Check the update at the end of this article to discover what really happened.
The popular BBC News smartphone app appears to have been hijacked, or at least its “Breaking News” feature, by mischief-makers who are popping up messages on users’ devices.
NYPD Twitter campaign ‘backfires’ after hashtag hijacked. Push sucks! Pull blows! BREAKING NEWS No nudity in latest episode of Game of Thrones!!! MORE BREAKING NEWS IIIIIII like testing
This is a breaking news story and the BBC News app will bring you updates as they are available
Chances are that the app itself has not been hacked, but it’s possible pranksters have managed to exploit the way in which the BBC feeds in breaking news alerts to push them out to the app’s userbase. Nevertheless, it’s embarrassing and it’s easy to imagine how such a flaw could be exploited to scare into making bad decisions.
Another real possibility is that someone inside the BBC was testing the system and, umm, didn’t realise their message would be seen by the outside world.
I guess we should be grateful that (so far at least) the messages seem to be more designed to amuse. As if there would ever be an episode of Game of Thrones without some gratuitous nudity…
Update: The BBC has confirmed that the messages were sent in error.
We apologise for previous two test push notifications which were sent in error to BBC News app subscribers
— BBC News (UK) (@BBCNews) June 25, 2014
Here is their latest “breaking news” alert:
We apologise for previous two test push notifications from BBC News which were sent in error
One lesson to learn is that if you are testing systems to always use innocuous “TEST” messages rather than ones which could be misinterpreted, or lead to observers (including me!) thinking you might have been hacked.

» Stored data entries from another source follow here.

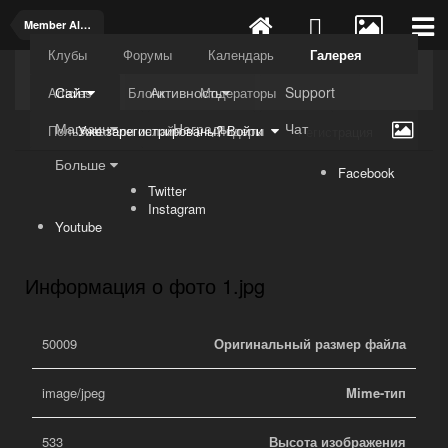
Member Albums
Клубы
Форумы
Календарь
Галерея
Kuli4kam.net
Дружный форум
Сайт
Активность
Support
Articles
Блоги
Модераторы
Магазин
Награды
Чат
Пользователи онлайн
Лидеры
Уже зарегистрированы? Войти
Регистрация
Больше
Facebook
Twitter
Instagram
Youtube
Информация о фото 1.jpg
50009
Оригинальный размер файла
image/jpeg
Mime-тип
533
Высота изображения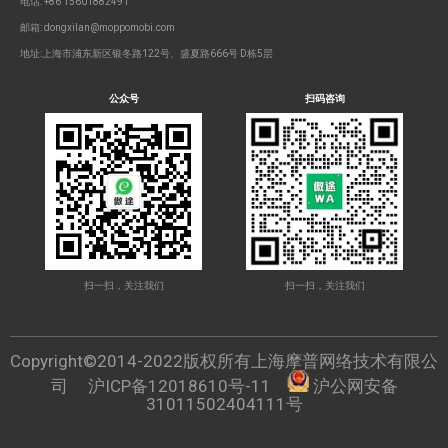
电话: +86 15601882491
邮箱: dongxilan@moppomobi.com
地址:上海市浦东新区银冬路122号、盛夏路666号 D栋5层
公众号
扫码咨询
扫一扫，关注我们
扫一扫，关注我们
Copyright©2014-2022版权所有上海摩普网络技术有限公
司
沪ICP备12018610号-11
沪公网安备
31011502404111号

It’s good to know that the app hasn’t been compromised, and this is just the BBC goofing up in a fairly harmless way. Hopefully they will be more careful next time.
And yes, I am losing that game of chess…
Found this article interesting? Follow Graham Cluley on Twitter or Mastodon to read more of the exclusive content we post.
3 comments on “BBC News app hijacked? Bogus breaking news alerts posted”
Already confirmed to have been sent by mistake…why would you report its been hijacked?? Its not like the message was something bad and pointed to a hijack.
Thanks Mike, I was updating the article in pretty much real-time as some folks were freaking out about the BBC alert.
My initial post was six minutes before the BBC confirmed what was really going on.
Summary below this block of text…
I'll refute (sort of) your suggestion TEST. Instead of doing that they can do better. Especially easy seeing as how ISPs love making customers pay for static IPs so that they can conserve their allocated IPs so that we can make IPv6 even slower (because around, what, 20 years, is too short!). But even then the fact there are private IP blocks (even before ISPs started handing out dynamic IPs) for private use means this option is possible. And realistically you can do the same with IPv6. In fact, I do it with both IPv4 and IPv6 (seeing as how IPv6 is so large it isn't exactly hard to slice off subnet for "private" use… and with proper firewalling/etc it is more or less private anyway). The idea is this: you make use of DNS servers (let's give the example of BIND) functionality of 'views' (as BIND calls it). Essentially an acl (access control list for those who don't know) which states: if source IP is from this block (let's say 10.0.0.0/8) then resolve to THIS set of IPs. If not resolve to THOSE IPs. And more generally, you can not only (In private namespace) have your own TLD (top level domain for those who don't know). So rather than test things on a public network why not test it on a private network? I have for example two versions of one of my websites (or more specifically a test alias for a virtual host in web server config).
Summary for those who need/want it :
Of course this might not always apply but there is ALWAYS a way to have a staging setup for this type of thing. Basically you have a test environment so that you CAN see how it looks or test whatever you need but only you and those you want to, will see it, no one else.